Luckily for the 63-year-old, a monk from the southern region of Thailand became an online sensation overnight after he announced that people can make offerings at his temple through online delivery.
Itthiyawat Chotipanyo Suweerawarawut of the Nikom Prateep Temple in Trang uploaded a post onto his Facebook page on Sunday saying that Buddhist worshippers no longer had to physically come down to the temple to give offering anymore.
He expressed that worshippers now only had to place on order on the food delivery app to make an offering, and the monk would bless them through the phone via a video call.
Some have criticised Itthiyawat saying that it is not the traditional way of doing things, but he explained that it was simply a matter of adapting to the modernity of the world and allowing others to use technology to practice their faith.
“We are living in an era when people can now make offerings without seeing each other face to face,” wrote the monk.
“Buddhists make offerings through delivery apps and have food sent to the temple, then we bless them via a video call.”
Presenting monks with “gifts” or offerings like food or necessities is a local tradition called sangkhatan, which is believed to improve the donor’s karma.

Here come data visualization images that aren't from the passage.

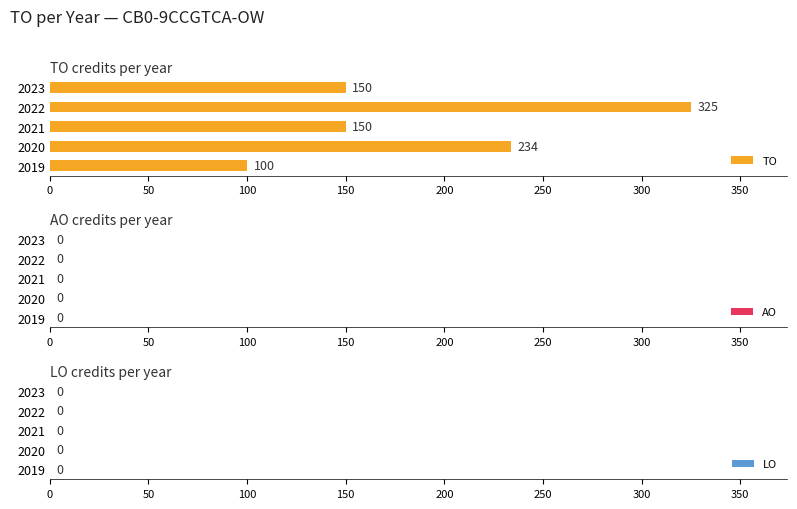

What is the change in value from 2021 to 2022?

+175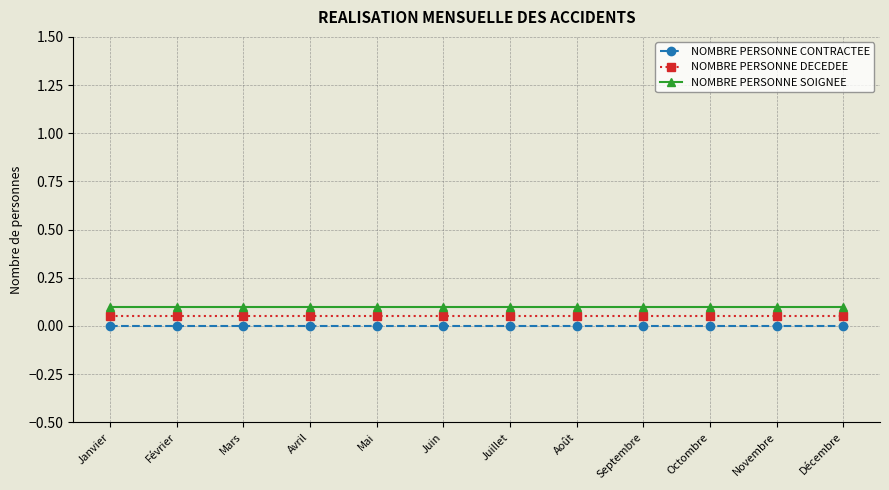

True or false: NOMBRE PERSONNE SOIGNEE and NOMBRE PERSONNE DECEDEE cross at least once.

False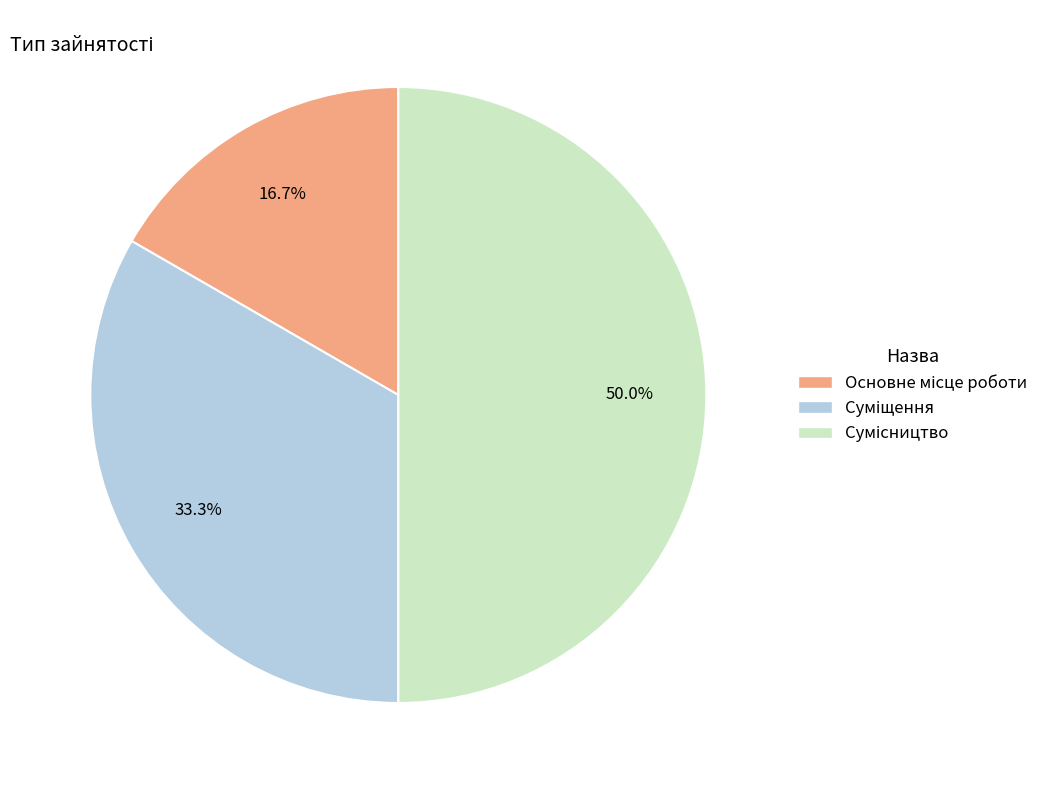

Which slice is the smallest?

Основне місце роботи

Not long after he uploaded the post, Itthiyawat was soon on news screens across the country as a video of a Foodpanda rider delivering him an offering went viral.
After causing a frenzy on local news channels, Itthiyawat’s post has since garnered over 7,000 likes and shares on Facebook, and social media users having shared their two cents on the matter.
While a select few criticised him for changing the way offerings are made and labelled Buddhists who do that as “lazy”, many social media users loved the idea of how monks like Itthiyawat are embracing technology with their faith.
“Do I have to send in a screenshot of the receipt first as evidence before I receive my blessing?” joked one user.
Others praised how advanced things are now, that even practising faith can be done through a smartphone, while some added that maybe there should be an app to tabulate good deeds and sin.